The second couple-Lydia and Waller, present a young girl in a humbler sphere of life, who is beset by a libertine, whom, however, she wins back to virtue. Some minor criticisms might be applied to this pair, at least, when put alongside of the preceding, and tried by the high standard that is thus at hand. At the same time, Lydia is beautifully true to nature, and exhibits a fine mixture of passion and tenderness, as when she says,

"To show you, Sir,

The heart you make so light of-You are beloved!
But she that tells you so, tells you beside
She ne'er beholds you more!"

A weak-minded, conceited old baronet and a gay widow make the third couple. Their names are Sir William Fondlove and Widow Green. He flatters himself that he still looks young, and that he is as agile as ever he had been; but while he is in chase of the Widow, her look out is for a younger beau, though at last she is very glad to accept of the amorous old coxcomb to escape the ridicule of the world.

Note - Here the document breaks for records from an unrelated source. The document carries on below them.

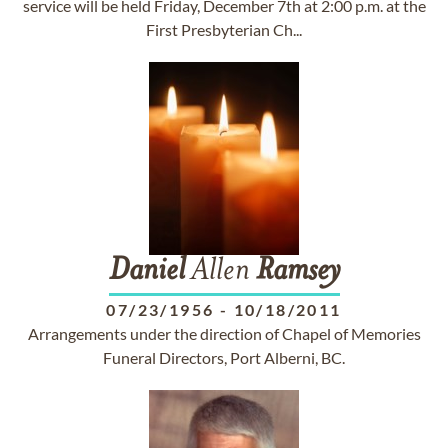
service will be held Friday, December 7th at 2:00 p.m. at the
First Presbyterian Ch...
Daniel
Allen
Ramsey
07/23/1956
-
10/18/2011
Arrangements under the direction of Chapel of Memories
Funeral Directors, Port Alberni, BC.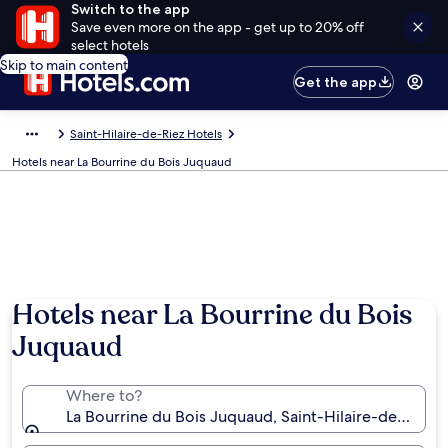
Switch to the app
Save even more on the app - get up to 20% off
select hotels
Skip to main content
Get the app
Saint-Hilaire-de-Riez Hotels
Hotels near La Bourrine du Bois Juquaud
Hotels near La Bourrine du Bois
Juquaud
Where to?
La Bourrine du Bois Juquaud, Saint-Hilaire-de-Riez,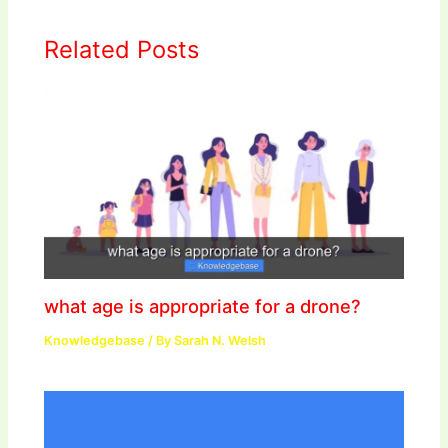
Related Posts
what age is appropriate for a drone?
Knowledgebase
/ By
Sarah N. Welsh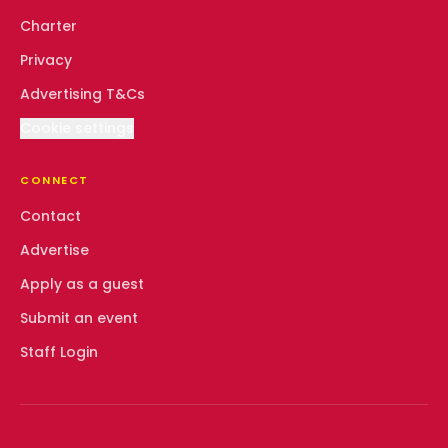
Charter
Privacy
Advertising T&Cs
Cookie settings
CONNECT
Contact
Advertise
Apply as a guest
Submit an event
Staff Login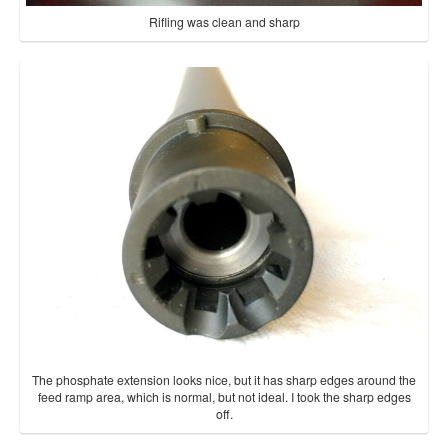
Rifling was clean and sharp
The phosphate extension looks nice, but it has sharp edges around the
feed ramp area, which is normal, but not ideal. I took the sharp edges
off.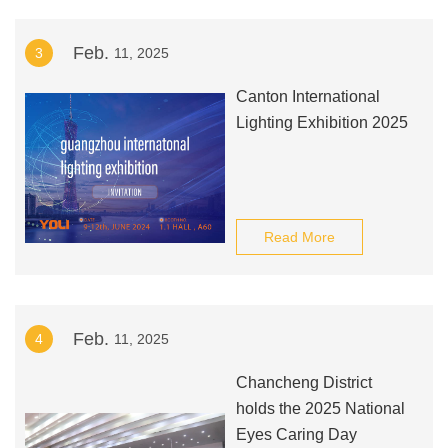
million, and the myopia rate
Feb.
3
11, 2025
among teenagers ranks
first in the world. Once
Canton International
teenagers develop high
Lighting Exhibition 2025
myopia, the risk of suffering
from various eye diseases
will also increase, and they
may even become blind.
Read More
Feb.
4
11, 2025
Chancheng District
holds the 2025 National
Eyes Caring Day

We have already alluded to the faultless manner in which Constance and Wildrake are delineated. The blending of reckless innocence and volatile fancies with an unsophisticated and generous womanhood, which characterises the former, renders her extremely lovely and winning. Who does not admire her, were it but for the following proof of a guileless and wilful nature?

"Why would he fall in love, and spoil it all!
I feel as I could cry! He has no right
To marry any one! What wants he with
A wife? Has he not plague enough in me?
Would he be plagued with any body else?
Ever since I have liv'd in town I have felt
The want of neighbour Wildrake! Not a soul

Besides I care to quarrel with, and now
He goes and gives himself to another!"

Well might her father, Trueworth, say in reference to her,

"Unlike to other common flowers,

The flower of love shows various in the bud,
"Twill look a thistle and will blow a rose."

A speech by the same virtuous character, when endeavouring to dissuade the libertine from a base design, breathes sentiments as lofty as the language is poetical.

"Impossible! Most possible of things

If thou'rt in love! Where merit lies itself,

What matters it to want the name, which, weighed,
Is not the worth of so much breath as it takes
To utter it! If, but from Nature's hand,

She is all you could expect of gentle blood,
Face, form, mien, speech; with these, what to belong
To lady more behoves-thoughts delicate,
Affections generous, and modesty-
Perfectionating, brightening crown of all!
If she hath these-true titles to thy heart-
What doth she lack that's title to thy hand?
The name of lady, which is none of these,

But may belong without? Thou might'st do worse
Than marry her! Thou would'st, undoing her!
Yea, by my mother's name, a shameful act
Most shamefully performed !"

It

may in truth be said that Mr. Knowles is possessed of such a luxuriance of rich thoughts and beautiful language whenever he discourses of the tender passion, that one can hardly fancy otherwise than that he must have been a great martyr to its tyranny. As, for example

"I cannot think love thrives by artifice,

Or can disguise its mood, and show its face.
I would not hide one portion of my heart
Where I did give it and did feel 'twas right,
Nor feign a wish, to mask a wish that was,
Howe'er to keep it. For no cause except
Myself would I be lov'd. What were't to me,
My lover valued me the more, the more
He saw me comely in another's eyes,
When his alone the vision I would show,
Becoming too? I have sought the reason oft
They paint Love as a child, and still have thought
It was because true love, like infancy,

Again

Frank, trusting, unobservant of its mood,

Doth show its wish at once, and means no more!"